По темным улицам бежали люди…
Маленькая сестра на санях за нами вдруг приподнялась и замерла, перегнувшись.
— Смотрите, смотрите!..
На фонарях, перед каким-то зданием, кажется, перед театром, болтались длинные и как доски плоские фигуры. За ними, на стене театра, дробясь и ломаясь о подоконники, маячили их красные от рваного огня тени.
Маленькая сестра в санях за нами упала на солому.
— Раз, два, три… — считал Зотов. — Пять… Восемь…
Это были местные большевики, на прощанье повешенные генералом Кутеповым, принявшим командование над сведенной в корпус Добровольческой армией.
Мы уже перешли Дон.
К Батайску стягивались донцы, мы, добровольцы, и еще не ушедшие с фронта кубанские части.
Было холодно.
Я лежал на санях, прикрытый соломой, какими-то тряпками и латаными мешками. Раненный в руку и в бедро подпоручик Морозов лежал рядом со мной. От инея борода его стала белой, брови замерзли и оттопыривались сплошными, острыми льдинками.

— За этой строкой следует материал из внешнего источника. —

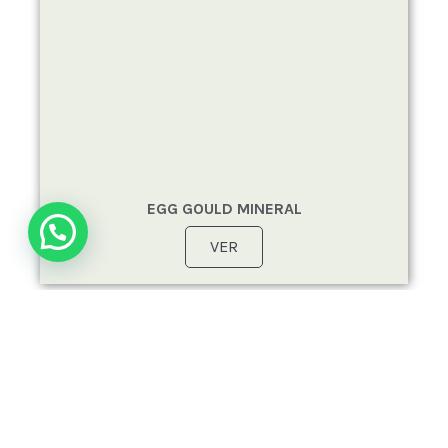
EGG GOULD MINERAL
VER
R
€
29,60
A
N
-
€
18,60
G
O
D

Наконец, только утром второго дня, я узнал у него о судьбе Нартова.
При отступлении, когда наши танки почему-то остановились и сбитые шрапнелью цепи стали спешно отходить на Чалтырь, Нартову отсекло подбородок.
— Весь в крови, Нартов падал, вскакивал, опять падал… Хватал Алмазова, Свечникова хватал…
— А санитары?..
— А санитары?.. — Подпоручик Морозов безнадежно махнул рукой. — Ну вот!.. Меня волочил Горшков, тебя — Зотов, а остальные — сам знаешь!.. Ну, и остался!..
Волнами бегущего снега хлестал по сугробам ветер. Мы медленно спускались с пологого холма, — очевидно, к речке. Из-под снега торчали косые перила полузаброшенного моста. Упав на ось расколовшегося колеса, на мосту стояла брошенная походная кухня. Солдаты подхватили ее на плечи, приподняли и сбросили под перила.
— Трогай!
— А вы придвиньтесь, господин поручик. Теплей будет…
— Подожди, Едоков. Я приподнялся.
— Плоом, поди-ка сюда! Эй!
Отставший с г взвода ефрейтор Плоом остановился.
— Где Алмазов?
— Алмазова, господин поручик, в роте уже нет. Убег Алмазов.
— Тогда Свечникова позови.
— И Свечникова нет. Никак нет!.. Говорят, замерз Свечников. Отстал и свалился… Так точно, господин поручик, под утро еще… С ним Огурцов был. Тот покрепче, — добрел все же. А Свечников… — много ль в нем силы! Один форс только!..
И Плоом отошел от саней.
Когда мы спускались с моста, головные сани уже вновь въезжали на холмик.
На подъеме холма, торча оглоблями во все стороны, длинными рядами стояли брошенные сани. Промеж саней, редкими вкрапинками, чернели трупы.
Ветер крепчал…
— Не за-е-з-жай!.. Дальше!..
В окнах халуп света не было. Неясно, сквозь тьму белели на воротах мелом нарисованные кресты.